- _WORK TASK_
Copy word for word the passage of the Beastie Boys thread below from "Maya Rudolph ..." to "Ad-Rock (B-Boys 2)".

- _DOCUMENT TEXT_
════════════════

# We're the real Beastie Boys.



## toastycookies (May 11, 2011)

[youtube]evA-R9OS-Vo[/youtube]

http://www.youtube.com/watch?v=evA-R9OS-Vo


this video short is brilliantly hilarious. just check out the cast!



Cast (in credits order)

Elijah Wood ... Ad-Rock (B-Boys 1)

Danny McBride ... MCA (B-Boys 1)
 
Seth Rogen ... Mike D (B-Boys 1)

Susan Sarandon ... Mother

Stanley Tucci ... Father

Rashida Jones ... Skirt Suit

Will Arnett ... Biz Man

Adam Scott ... Cab Driver

Mike Mills ... Sir Stewart Wallace

Rainn Wilson ... Church Goer

Arabella Field ... Church Goer

Ted Danson ... Maitre D'

Roman Coppola ... Café Patron

Shannyn Sossamon ... Café Patron

Steve Buscemi ... Waiter

Amy Poehler ... Café Patron

Mary Steenburgen ... Café Patron

Alicia Silverstone ... Café Patron

Laura Dern ... Café Patron

Arthur Scipio Africano ... Café Patron

Alfredo Ortiz ... Café Patron

Milo Ventimiglia ... Café Patron

Jody Hill ... Café Patron

Silvia Suvadova ... Café Patron

Jason Schwartzman ... Vincent Van Gogh

Losel Yauch ... Skateboarder

Chloë Sevigny ... Metal Chick

Kirsten Dunst ... Metal Chick

Maya Rudolph ... Metal Chick

Clint Caluory ... Clint as Zach Galifianakis as George Drakoulias

David Cross ... Nathanial Hornblower

Orlando Bloom ... Johnny Ryall

Will Ferrell ... Ad-Rock (B-Boys 2)

John C. Reilly ... Mike D (B-Boys 2)

Jack Black ... MCA (B-Boys 2)

Adam Horovitz ... Cop #1

Mike D ... Cop #2

Adam Yauch ... Cop #3

Martin Starr ... Paddy Wagon Driver

Nicole Randall ... Cafe Patron


----------



## iNVESTIGATE (May 11, 2011)

hahha.. yeeeeaaah

This Is So Good. Saw this on TV a bit ago. Fuckin' Cameo-tastic!

Can't believe you actually threw the cast list down. lol My buddies and i were actually tryin' to name all the cameo's/actors the other day...

... im gonna hafta watch it again, i wanna check out Van Gogh.


----------

════════════════

- _PROVIDED INFORMATION_
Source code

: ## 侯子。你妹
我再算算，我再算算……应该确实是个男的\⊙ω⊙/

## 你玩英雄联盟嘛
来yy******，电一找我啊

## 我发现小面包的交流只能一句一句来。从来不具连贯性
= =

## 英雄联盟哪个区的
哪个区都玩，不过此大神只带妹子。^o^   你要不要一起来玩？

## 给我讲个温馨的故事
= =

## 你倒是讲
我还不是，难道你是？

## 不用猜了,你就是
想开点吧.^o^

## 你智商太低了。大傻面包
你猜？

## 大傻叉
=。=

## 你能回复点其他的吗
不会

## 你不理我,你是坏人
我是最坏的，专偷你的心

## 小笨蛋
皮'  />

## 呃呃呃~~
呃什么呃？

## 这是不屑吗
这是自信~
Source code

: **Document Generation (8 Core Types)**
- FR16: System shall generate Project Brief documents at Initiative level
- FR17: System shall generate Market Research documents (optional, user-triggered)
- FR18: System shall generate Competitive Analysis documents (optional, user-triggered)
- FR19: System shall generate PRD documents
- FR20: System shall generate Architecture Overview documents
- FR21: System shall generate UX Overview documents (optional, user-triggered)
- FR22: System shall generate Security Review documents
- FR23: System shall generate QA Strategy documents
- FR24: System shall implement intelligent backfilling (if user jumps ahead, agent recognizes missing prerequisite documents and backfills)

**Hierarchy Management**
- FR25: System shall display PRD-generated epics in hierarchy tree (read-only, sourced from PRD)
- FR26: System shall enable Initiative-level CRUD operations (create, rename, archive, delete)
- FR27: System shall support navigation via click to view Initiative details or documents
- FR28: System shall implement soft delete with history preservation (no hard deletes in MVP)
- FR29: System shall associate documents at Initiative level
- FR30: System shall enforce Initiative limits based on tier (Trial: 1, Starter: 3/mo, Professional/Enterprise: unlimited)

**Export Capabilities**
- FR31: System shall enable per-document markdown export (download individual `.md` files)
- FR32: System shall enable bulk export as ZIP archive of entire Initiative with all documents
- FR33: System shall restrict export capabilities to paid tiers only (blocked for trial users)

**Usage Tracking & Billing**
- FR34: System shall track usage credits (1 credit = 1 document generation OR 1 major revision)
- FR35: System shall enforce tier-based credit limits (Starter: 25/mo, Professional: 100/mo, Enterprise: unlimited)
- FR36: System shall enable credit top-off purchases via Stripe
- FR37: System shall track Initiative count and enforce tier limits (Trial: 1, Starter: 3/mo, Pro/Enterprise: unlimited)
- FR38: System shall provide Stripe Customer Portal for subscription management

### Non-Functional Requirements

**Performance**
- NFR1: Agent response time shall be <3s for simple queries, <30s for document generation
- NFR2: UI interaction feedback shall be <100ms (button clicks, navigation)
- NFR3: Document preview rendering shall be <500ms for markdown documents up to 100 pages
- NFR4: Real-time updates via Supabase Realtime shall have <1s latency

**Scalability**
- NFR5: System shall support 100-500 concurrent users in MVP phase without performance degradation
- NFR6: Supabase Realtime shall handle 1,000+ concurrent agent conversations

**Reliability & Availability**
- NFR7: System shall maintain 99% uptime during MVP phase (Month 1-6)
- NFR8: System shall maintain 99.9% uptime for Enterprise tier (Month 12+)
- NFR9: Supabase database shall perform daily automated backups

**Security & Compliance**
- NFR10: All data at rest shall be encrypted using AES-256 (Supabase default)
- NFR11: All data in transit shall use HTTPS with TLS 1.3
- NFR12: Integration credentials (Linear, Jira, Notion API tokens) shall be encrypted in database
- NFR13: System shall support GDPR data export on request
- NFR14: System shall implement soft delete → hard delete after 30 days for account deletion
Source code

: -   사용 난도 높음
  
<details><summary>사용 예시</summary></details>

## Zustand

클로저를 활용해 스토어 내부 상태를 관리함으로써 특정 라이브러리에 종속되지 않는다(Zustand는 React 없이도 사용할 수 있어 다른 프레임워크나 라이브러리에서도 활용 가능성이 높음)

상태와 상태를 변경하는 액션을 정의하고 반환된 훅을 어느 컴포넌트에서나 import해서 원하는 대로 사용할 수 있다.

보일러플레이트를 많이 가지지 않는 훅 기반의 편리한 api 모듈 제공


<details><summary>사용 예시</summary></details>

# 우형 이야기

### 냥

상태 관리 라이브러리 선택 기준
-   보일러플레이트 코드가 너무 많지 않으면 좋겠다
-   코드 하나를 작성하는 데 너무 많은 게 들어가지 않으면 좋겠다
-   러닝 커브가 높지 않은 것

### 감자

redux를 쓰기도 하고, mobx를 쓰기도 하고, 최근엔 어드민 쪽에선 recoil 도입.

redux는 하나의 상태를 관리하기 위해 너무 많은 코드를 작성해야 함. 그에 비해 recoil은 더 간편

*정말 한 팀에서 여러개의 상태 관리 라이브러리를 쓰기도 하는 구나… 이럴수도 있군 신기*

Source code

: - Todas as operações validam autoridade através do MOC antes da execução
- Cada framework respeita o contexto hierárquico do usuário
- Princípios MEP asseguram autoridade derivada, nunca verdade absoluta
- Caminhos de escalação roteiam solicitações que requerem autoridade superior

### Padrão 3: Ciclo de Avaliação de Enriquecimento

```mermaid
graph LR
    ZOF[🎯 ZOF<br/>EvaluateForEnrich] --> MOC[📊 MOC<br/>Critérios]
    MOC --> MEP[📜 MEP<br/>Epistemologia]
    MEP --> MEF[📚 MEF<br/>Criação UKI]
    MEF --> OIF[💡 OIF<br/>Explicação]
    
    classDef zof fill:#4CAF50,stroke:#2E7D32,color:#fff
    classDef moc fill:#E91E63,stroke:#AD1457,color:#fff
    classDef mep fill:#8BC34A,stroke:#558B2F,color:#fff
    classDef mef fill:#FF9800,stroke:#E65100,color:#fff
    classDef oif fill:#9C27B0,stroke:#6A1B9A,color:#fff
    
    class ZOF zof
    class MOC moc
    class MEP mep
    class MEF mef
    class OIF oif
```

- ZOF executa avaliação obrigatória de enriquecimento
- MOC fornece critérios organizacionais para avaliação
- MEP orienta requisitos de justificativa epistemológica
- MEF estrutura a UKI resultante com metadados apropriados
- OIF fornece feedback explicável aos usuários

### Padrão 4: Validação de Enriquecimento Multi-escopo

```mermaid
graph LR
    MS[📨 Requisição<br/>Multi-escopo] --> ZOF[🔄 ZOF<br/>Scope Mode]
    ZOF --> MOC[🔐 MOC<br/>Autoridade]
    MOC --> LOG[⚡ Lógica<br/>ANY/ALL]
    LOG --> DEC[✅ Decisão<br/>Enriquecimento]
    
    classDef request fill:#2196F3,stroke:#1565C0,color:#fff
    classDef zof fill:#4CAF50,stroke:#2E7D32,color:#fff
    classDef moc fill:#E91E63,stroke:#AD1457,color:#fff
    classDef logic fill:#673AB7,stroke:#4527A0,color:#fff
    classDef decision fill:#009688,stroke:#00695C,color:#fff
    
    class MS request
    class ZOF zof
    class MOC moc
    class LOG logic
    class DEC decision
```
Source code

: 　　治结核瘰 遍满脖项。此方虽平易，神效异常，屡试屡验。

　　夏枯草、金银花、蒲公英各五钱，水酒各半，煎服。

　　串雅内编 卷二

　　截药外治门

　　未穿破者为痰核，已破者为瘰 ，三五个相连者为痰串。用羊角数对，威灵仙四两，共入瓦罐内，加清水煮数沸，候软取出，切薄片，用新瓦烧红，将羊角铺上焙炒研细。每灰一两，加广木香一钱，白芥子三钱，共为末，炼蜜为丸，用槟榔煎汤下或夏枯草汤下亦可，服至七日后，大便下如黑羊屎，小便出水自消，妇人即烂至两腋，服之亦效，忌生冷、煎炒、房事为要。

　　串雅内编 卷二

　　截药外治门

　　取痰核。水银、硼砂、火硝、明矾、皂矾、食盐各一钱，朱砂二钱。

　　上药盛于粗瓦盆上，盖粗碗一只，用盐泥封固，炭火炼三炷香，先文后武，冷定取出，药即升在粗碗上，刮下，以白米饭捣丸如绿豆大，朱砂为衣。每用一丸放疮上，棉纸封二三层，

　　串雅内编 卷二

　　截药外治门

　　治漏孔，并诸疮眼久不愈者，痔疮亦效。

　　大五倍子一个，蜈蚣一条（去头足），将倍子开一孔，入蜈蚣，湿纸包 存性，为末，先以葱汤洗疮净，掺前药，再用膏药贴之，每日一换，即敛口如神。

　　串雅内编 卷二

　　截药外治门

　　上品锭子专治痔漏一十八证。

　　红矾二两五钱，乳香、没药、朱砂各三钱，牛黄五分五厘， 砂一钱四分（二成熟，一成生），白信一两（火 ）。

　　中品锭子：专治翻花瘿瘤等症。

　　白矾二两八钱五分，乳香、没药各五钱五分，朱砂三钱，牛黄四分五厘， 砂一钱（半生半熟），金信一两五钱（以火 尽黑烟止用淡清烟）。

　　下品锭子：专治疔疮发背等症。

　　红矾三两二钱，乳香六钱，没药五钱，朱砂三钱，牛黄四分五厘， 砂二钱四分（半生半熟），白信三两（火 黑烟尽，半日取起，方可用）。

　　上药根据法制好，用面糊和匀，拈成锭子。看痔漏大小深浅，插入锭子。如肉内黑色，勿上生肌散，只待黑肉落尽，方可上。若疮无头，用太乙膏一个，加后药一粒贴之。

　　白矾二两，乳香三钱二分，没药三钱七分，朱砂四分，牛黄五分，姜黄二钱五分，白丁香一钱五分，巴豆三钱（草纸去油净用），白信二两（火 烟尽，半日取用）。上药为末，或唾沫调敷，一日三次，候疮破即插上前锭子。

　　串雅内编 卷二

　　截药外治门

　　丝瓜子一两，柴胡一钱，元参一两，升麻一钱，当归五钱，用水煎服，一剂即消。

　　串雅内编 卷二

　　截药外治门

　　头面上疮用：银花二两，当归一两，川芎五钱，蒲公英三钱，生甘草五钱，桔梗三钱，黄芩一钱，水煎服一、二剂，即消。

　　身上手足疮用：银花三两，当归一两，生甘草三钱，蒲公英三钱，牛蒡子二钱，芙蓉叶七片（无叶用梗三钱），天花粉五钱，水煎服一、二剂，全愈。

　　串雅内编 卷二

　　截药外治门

════════════════

- _OUTPUT OF THE EXERCISE_
Maya Rudolph ... Metal Chick

Clint Caluory ... Clint as Zach Galifianakis as George Drakoulias

David Cross ... Nathanial Hornblower

Orlando Bloom ... Johnny Ryall

Will Ferrell ... Ad-Rock (B-Boys 2)